Welche Überraschung also, dass die Künstlerin Sylvia Eckermann, die immerhin als eine der Pionierinnen der Digital Art in Österreich gilt, und die nicht zuletzt fasziniert von den sich rasant steigernden Möglichkeiten am Computer sehr früh bereits Andockstellen an die diversen Gamer-Communities gesucht hat, nun Rückgriffe in die Welt des Materiellen unternimmt und eine höchst konzise, aber dennoch sehr offene Rauminstallation konzipiert hat.

Nicht so überraschend, aber umso erstaunlicher ist es dafür, mit welcher Sicherheit und Souveränität die Künstlerin dabei vorgeht. Zwar bearbeitet sie Themen, die leitmotivisch in ihrer Arbeit wiederkehren, wie etwa Fragen nach der Erfassbarkeit von Wirklichkeit im weitesten Sinn. Diese belässt Eckermann jedoch nur selten in einer allgemein ontologischen Sphäre. Vielmehr spielt sie verschiedene Formen der Aufzeichnung wie Schatten des Realen durch; unlängst zum Beispiel in einer Video-Rauminstallation basierend auf einem Netz flatternden Nylonfäden sowie gesprochenem Text zu den zunehmend virtuellen Abläufen auf den Finanzmärkten im Rahmen des Festivals "Paraflows: Reverse Engeneering" im Jahr 2012.

Nun – längst angekommen im postmedialen Zeitalter – nimmt Sylvia Eckermann die Auseinandersetzung mit "Wahrscheinlichkeit" und "Kontingenz" auf, wobei sich letztgenannter Begriff am besten in den verschiedenen Konnotationsfeldern von "Zufall" verorten lässt. Wenn man dann noch davon ausgeht, dass "Wahrscheinlichkeit" zumeist auf in der Faktizität von Vergangenem basierenden Prognosemodellen beruht, dann erscheint es nur logisch, dass Eckermann auch Rückgriffe auf alte Medien unternimmt, um den fragilen Status gültiger Repräsentation von Wirklichkeit generell aufzugreifen. Tatsächlich stellt die Künstlerin Lichtprojektionen und Video – dieses gerahmt ähnlich wie ein klassisches Bild – unhierarchisch nebeneinander, während wir durch das Ticken eines Metronoms, dem unerbittlichen Ablaufen der Zeit zuhören können. Der Temporabilität der Kunstformen entspricht unser Erkennen der Realität jeweils für einen speziellen historischen Moment.

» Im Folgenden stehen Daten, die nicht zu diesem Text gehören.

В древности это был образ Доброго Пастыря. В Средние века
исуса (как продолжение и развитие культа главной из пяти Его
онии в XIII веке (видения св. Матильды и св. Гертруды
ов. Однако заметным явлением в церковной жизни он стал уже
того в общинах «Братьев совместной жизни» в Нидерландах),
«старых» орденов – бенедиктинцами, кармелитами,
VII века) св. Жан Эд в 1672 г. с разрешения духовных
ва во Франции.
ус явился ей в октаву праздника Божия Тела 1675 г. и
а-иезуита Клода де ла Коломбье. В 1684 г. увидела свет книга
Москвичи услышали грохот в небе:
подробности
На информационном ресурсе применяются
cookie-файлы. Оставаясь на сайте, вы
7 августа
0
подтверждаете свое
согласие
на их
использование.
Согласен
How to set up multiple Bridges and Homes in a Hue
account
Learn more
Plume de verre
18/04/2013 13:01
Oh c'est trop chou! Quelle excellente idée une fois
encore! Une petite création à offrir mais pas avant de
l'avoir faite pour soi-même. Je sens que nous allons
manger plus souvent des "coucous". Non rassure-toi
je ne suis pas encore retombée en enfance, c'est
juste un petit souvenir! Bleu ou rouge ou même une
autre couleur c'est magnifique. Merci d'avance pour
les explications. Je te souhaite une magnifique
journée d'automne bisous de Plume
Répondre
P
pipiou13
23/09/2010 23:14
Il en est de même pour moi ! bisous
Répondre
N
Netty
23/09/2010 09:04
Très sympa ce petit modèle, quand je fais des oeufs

Selbst wenn vom Objekt "Tisch für meinen Vater" die Schwäne zum Gesang ansetzen, kann man nur hoffen, dass sich hinter diesem Pathos doch ein wenig Ironie verbirgt. Denn diese wundersame Ausstellung, in die man am liebsten wieder und wieder hingeht, um sie jeweils neu und von einer anderen Seite zu entdecken, kann doch nur Sylvia Eckermanns vorläufige Apotheose ihrer Auseinandersetzung mit der Wahrscheinlichkeit des Realen sein.